Comment voyez-vous la délégation sénégalaise qui est venue en nombre avec des journalistes, des fédéraux et un 12e Gaïnde ?
 
 
 
Même si vous étiez venus à plus de 200, moi maire de la ville, ça allait me faire plaisir. Je me rappelle qu'au lendemain du tirage au sort, nous sommes partis de Yaoundé avec le ministre sénégalais de l’Urbanisme, Abdoulaye Sow, visiter les hôtels et commodités. La Caf a également fait plusieurs tours. Le fait que la délégation sénégalaise soit forte est plutôt bien pour nous. D'abord ça va permettre que tôt ou tard un membre de la délégation puisse avoir envie de revenir à Bafoussam. Et puis en plus ça développe notre tourisme. C'est plutôt une bonne chose.
 
 
 
Il y a aussi beaucoup de Camerounais dans votre ville qui supportent le Sénégal
 
 
 
C’est vrai. On souhaite que le Sénégal arrive en finale face au Cameroun avant que le Cameroun ne remporte la coupe.
 
 
 
Vous allez quand même laisser la coupe à vos hôtes par courtoisie…
 
 
 
(Rire) Bon on va voir. Battez-vous déjà pour arriver en finale.
 
 
 
Pensez-vous qu’un jour, Bafoussam puisse être liée dans le cadre d’un jumelage avec une ville sénégalaise ?
 
 
 
C'est mon plus grand souhait. J'en ai discuté avec beaucoup de responsables sénégalais. Comme je vous ai dit, avant cette compétition, il y a eu plusieurs délégations du Sénégal qui sont venues ici. Ils sont ouverts d'esprit et on discute tout le temps.  Il y a également M. Ernest Ducon qui est le directeur commercial de Air Sénégal qui est un Camerounais d'origine.
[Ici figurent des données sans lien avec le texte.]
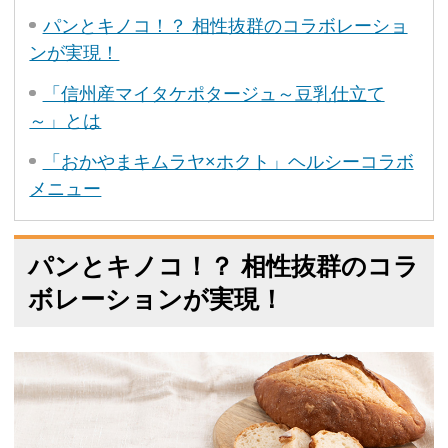
パンとキノコ！？ 相性抜群のコラボレーショ
ンが実現！
「信州産マイタケポタージュ～豆乳仕立て
～」とは
「おかやまキムラヤ×ホクト」ヘルシーコラボ
メニュー
パンとキノコ！？ 相性抜群のコラ
ボレーションが実現！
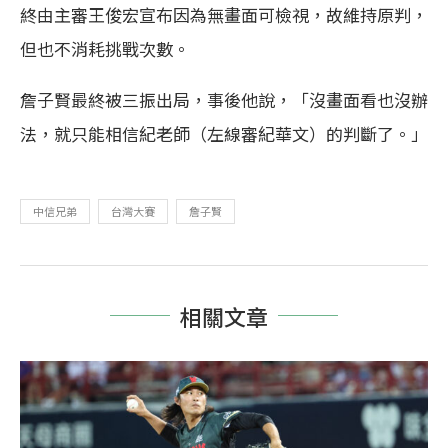
終由主審王俊宏宣布因為無畫面可檢視，故維持原判，
但也不消耗挑戰次數。
詹子賢最終被三振出局，事後他說，「沒畫面看也沒辦
法，就只能相信紀老師（左線審紀華文）的判斷了。」
中信兄弟
台灣大賽
詹子賢
相關文章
On a eu à beaucoup échanger. Immédiatement après la Can, j'aimerais faire un tour au Sénégal en tant que maire de la ville de Bafoussam pour voir un peu comment trouver des moyens pour des Jumelages avec des villes sénégalaises. L'avenir de l'Afrique, c'est cette coopération sud-sud. Un échange d'expérience entre ma ville et une ville du Sénégal serait bénéfique pour les deux parties. Toutes les idées que j'ai du Sénégal, ce sont des idées de livre. Je ne suis jamais allé au Sénégal. J'aimerais beaucoup y aller prochainement.